Start-Ups Put Rivals in Rate Squeeze

Illinois-based Amcore Financial Inc. goes head to head with competitors ranging from national operators such as Bank One Corp. to tiny one-branch start-ups.

But it is not the giants that the $4.4 billion-asset banking company in Rockford, Ill., fears most. It is the upstarts that offer cutthroat loan and deposit rates to build business. "The small banks, especially the start-ups, are desperate to increase market share and grab customers," said Robert J. Meuleman, Amcore's chairman and chief executive officer. "They usually don't have public stockholders, so they take the position that even if they're hurt in the short term, they're building business. With de novos, there's a time line that they don't have to worry about profitability."

Call it start-up backlash.

Many large established community banks say they face an increasingly frustrating time competing against aggressive start-ups. While they have always faced some challenge from the smaller, nimbler rivals, the competition has grown stiffer in recent years because so many new banks have been started.

Nationwide, 958 new banks and thrifts opened their doors from 1995 through 1999 - double the 477 that opened in the first half of the '90s, according to the Federal Deposit Insurance Corp.

Big, multibillion-asset community banks say this trend has them in a pinch. They are caught between competing with the small banks, which can offer more tailored service, and large nationals such as San Francisco-based Wells Fargo & Co. and Firstar Corp. of Milwaukee, which have more products.

They usually prefer to play David against a big bank than Goliath against a smaller one.

"We match up pretty well against banks like Wells or Firstar even though we're smaller than them," said David A. Lee, vice chairman of regional banking at $6.3 billion-asset Community First Bankshares in Fargo, N.D. "The small banks that are privately owned and independent don't have the same objectives that publicly traded companies like us do."

Mr. Lee said he has seen small community banks advertise above-market rates on money markets and CDs or offer "lowball" loan rates simply to grow - with little regard for profits. He said his company could not afford this option, because shareholders would protest. "The small banks can be very nimble at setting rates," Mr. Lee said. "There's some accounts we have to let go. It's hard to keep matching their numbers because they just keep driving them up."

The new banks contend they just are being flexible.

Millennium Bank, a $65 million-asset start-up in Reston, Va., attributes much of its growth to accommodating rate-shopping customers. When potential customers tell the bank that they could get a better deal elsewhere, Millennium often adjusts to gain the business.

Millennium's chairman and chief executive officer Carroll C. Markley said this type of decision-making separates it from multibillion-asset community banks. He contends these companies are so large that they run more like big national banks than community banks.

"A large institution like that has to be more centralized, and have pretty firm pricing policies," said Mr.
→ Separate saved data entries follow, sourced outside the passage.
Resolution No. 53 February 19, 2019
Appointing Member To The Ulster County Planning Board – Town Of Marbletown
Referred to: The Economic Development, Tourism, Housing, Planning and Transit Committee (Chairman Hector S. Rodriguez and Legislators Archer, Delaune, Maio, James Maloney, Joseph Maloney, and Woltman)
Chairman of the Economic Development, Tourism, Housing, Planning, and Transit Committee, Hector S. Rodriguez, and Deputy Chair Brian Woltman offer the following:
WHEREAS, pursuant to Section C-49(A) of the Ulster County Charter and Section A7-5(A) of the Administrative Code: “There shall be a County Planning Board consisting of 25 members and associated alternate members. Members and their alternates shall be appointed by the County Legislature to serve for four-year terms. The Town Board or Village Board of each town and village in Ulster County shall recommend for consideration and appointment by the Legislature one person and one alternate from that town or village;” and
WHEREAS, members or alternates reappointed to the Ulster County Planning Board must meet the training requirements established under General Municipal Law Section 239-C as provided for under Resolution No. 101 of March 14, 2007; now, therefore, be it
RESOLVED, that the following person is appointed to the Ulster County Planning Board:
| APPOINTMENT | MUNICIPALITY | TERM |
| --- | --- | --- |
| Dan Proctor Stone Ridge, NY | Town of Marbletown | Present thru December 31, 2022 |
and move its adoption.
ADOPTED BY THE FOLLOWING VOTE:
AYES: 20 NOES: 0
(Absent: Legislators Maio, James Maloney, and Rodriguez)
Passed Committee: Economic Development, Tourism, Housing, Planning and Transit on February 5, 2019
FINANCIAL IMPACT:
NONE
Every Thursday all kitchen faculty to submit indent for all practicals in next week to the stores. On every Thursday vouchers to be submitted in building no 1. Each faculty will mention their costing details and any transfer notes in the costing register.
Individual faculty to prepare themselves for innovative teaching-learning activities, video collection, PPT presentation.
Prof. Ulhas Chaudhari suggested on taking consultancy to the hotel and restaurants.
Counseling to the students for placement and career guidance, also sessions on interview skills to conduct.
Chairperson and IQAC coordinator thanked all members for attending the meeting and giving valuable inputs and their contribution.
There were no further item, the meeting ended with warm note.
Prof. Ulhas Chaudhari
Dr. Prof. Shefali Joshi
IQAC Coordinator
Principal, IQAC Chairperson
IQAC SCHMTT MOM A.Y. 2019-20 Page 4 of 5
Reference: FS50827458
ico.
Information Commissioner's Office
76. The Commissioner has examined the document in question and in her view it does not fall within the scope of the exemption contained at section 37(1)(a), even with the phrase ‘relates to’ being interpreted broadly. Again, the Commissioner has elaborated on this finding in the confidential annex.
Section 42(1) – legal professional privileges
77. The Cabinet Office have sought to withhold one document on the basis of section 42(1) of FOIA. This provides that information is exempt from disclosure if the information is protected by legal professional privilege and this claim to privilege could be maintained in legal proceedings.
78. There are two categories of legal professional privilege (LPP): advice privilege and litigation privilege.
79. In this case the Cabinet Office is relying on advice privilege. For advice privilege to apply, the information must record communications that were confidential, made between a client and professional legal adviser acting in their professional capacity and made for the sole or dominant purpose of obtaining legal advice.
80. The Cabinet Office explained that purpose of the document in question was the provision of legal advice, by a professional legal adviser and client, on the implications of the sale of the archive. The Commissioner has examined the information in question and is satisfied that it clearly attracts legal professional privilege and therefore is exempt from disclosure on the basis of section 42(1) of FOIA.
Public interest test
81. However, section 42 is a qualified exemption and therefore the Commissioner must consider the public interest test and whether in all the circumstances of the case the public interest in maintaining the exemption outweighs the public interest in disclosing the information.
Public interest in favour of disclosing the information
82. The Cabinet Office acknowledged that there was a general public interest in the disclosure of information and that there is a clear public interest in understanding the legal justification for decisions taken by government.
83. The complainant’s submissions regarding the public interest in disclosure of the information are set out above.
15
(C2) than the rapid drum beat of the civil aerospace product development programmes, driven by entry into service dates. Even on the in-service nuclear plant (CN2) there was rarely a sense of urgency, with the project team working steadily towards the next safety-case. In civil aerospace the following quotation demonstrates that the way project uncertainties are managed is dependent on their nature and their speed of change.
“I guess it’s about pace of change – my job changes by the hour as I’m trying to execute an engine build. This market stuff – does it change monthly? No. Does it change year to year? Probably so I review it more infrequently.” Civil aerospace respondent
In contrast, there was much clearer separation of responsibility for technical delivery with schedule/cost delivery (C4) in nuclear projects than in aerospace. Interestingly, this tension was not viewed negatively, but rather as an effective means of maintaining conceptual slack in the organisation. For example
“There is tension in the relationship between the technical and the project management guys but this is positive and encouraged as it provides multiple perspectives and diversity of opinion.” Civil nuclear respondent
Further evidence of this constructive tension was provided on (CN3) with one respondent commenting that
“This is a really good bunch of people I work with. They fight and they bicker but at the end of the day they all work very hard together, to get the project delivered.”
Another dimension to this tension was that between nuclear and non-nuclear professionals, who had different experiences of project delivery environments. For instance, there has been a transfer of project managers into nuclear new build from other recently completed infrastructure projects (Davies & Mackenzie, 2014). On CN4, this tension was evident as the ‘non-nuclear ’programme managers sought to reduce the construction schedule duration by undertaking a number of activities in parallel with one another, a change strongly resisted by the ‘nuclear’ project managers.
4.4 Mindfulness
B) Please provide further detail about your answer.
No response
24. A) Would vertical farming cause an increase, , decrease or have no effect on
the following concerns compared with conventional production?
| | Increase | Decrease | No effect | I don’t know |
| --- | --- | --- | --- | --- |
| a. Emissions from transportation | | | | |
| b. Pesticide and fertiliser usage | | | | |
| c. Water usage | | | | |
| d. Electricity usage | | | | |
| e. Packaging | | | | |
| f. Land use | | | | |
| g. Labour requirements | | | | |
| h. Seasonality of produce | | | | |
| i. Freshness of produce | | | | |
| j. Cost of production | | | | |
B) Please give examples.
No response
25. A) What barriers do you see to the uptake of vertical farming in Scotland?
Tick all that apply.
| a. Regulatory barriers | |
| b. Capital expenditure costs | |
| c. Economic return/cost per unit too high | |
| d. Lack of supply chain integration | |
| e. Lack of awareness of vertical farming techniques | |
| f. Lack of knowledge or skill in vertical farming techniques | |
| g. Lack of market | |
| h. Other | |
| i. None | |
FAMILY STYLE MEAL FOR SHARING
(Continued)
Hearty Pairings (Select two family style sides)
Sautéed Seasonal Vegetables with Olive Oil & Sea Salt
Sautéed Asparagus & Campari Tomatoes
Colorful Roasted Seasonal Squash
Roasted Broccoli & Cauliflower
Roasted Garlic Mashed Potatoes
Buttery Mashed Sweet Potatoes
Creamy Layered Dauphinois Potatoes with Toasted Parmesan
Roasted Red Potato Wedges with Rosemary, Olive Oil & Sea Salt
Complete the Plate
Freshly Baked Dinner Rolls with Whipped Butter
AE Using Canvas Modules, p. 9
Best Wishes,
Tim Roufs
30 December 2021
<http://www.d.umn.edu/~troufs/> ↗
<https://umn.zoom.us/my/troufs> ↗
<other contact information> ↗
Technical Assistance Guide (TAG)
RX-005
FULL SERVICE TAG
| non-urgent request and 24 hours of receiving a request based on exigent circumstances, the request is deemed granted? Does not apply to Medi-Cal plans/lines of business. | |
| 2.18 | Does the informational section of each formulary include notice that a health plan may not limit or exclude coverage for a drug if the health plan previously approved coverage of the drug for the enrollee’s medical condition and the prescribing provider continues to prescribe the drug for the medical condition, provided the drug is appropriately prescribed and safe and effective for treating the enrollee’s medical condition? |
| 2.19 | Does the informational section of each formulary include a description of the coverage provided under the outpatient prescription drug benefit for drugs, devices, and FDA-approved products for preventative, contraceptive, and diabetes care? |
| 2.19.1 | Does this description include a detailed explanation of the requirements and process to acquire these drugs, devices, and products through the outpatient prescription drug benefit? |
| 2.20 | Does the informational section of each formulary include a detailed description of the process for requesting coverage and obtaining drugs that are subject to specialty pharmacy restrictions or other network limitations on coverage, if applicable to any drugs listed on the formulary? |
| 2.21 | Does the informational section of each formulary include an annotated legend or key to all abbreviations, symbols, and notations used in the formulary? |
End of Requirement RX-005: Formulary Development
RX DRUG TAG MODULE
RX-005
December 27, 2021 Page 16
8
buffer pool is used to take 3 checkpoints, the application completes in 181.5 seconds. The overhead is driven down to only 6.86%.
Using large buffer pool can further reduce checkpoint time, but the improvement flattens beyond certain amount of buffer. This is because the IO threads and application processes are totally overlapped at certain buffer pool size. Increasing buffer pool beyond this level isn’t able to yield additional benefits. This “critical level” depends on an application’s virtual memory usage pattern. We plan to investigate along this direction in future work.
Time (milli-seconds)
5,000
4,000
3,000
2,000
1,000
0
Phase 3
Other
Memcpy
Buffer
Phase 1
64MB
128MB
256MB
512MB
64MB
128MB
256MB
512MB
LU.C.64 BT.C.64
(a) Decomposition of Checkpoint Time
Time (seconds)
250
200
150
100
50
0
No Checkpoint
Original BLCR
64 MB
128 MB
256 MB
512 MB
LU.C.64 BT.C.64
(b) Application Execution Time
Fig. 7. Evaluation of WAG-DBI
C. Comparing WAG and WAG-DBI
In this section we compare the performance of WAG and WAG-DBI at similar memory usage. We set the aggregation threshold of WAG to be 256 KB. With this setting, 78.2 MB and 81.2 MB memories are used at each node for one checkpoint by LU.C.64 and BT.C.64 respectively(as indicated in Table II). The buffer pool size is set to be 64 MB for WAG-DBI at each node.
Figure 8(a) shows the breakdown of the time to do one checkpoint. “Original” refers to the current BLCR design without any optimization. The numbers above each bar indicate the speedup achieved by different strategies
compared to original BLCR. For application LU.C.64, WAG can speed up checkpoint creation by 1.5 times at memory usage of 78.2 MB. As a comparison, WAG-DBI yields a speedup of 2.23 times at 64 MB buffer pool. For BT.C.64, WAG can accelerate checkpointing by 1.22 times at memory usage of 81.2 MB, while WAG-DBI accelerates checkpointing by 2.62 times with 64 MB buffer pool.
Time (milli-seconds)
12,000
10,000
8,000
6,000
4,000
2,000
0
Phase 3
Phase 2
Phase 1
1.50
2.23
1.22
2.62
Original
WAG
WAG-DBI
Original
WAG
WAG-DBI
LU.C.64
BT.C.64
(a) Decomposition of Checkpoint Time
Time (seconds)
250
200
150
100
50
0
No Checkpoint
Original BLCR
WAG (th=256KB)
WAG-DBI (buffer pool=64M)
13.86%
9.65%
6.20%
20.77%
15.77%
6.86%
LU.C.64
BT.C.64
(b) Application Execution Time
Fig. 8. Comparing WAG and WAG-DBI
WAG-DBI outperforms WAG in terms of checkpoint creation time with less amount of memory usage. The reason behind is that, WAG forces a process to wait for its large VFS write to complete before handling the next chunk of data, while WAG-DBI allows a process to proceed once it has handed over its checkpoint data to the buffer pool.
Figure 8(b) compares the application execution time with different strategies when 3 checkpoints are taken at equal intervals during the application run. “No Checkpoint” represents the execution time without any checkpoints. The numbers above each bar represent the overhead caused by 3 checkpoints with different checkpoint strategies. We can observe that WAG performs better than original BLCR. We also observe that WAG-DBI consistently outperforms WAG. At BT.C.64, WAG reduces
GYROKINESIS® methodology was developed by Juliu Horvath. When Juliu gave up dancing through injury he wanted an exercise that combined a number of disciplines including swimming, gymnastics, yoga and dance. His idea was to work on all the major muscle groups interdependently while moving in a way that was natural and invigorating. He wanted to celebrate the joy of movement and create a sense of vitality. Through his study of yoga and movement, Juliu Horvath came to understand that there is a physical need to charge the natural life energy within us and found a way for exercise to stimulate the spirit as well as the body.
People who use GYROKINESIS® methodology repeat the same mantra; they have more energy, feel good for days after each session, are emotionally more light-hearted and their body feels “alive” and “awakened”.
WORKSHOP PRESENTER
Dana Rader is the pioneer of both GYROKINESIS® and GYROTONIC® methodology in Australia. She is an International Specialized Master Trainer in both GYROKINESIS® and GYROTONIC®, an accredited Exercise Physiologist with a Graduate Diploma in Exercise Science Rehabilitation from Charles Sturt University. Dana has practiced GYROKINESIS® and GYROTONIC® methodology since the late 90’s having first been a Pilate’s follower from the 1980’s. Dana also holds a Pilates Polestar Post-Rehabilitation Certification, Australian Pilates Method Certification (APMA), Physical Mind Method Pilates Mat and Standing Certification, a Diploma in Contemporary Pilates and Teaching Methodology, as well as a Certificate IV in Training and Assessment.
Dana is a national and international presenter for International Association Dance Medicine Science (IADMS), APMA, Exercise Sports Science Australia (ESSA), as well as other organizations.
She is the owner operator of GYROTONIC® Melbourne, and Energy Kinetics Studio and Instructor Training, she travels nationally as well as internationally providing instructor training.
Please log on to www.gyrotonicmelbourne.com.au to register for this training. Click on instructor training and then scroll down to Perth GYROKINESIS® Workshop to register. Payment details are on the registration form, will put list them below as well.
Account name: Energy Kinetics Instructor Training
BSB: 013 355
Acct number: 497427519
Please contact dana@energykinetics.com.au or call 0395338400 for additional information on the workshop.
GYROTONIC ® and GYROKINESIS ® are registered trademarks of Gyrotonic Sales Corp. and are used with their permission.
Markley, whose bank opened in April 1999. "No one in the organization can make decisions outside the norm."

Mary Ann Bamber disagrees.

Ms. Bamber, the retail chief at $12.7 billion-asset Associated Banc-Corp. in Green Bay, Wis., has seen new competitors pop up in Milwaukee and Minneapolis along with a couple in her bank's hometown. She said Associated tries to put much of its decision-making in the hands of regional managers, but they often refuse to match rates that she calls "irrational."

"Some of their CD rates can be as high as 100 basis points above the market," said Ms. Bamber, Associated's director of sales and distribution. "They're obviously out gathering deposits, but what's that doing to their spread?"

Sometimes large community banks smile when these rate shoppers head for the exit.

"A lot of times, they're less profitable customers who require a high level of service and provide little reward for us on the financial end," said Mr. Meuleman of Amcore. "There's also some credits that are questionable and we're not unhappy to see those leave."

In any case, start-up banks cannot afford to offer high deposit and low loan rates forever, said Richard A. Soukup, a consultant who in the past eight years has advised a dozen Chicago-area banks on their start up.

"They're not charitable organizations," said Mr. Soukup, a partner at Grant Thornton LLP in Chicago. "They're basically spending their marketing money through the use of rates rather than advertising on TV. Ultimately they're just doing something to grab the attention of the community and build some market share. Then the rates will fall back in line."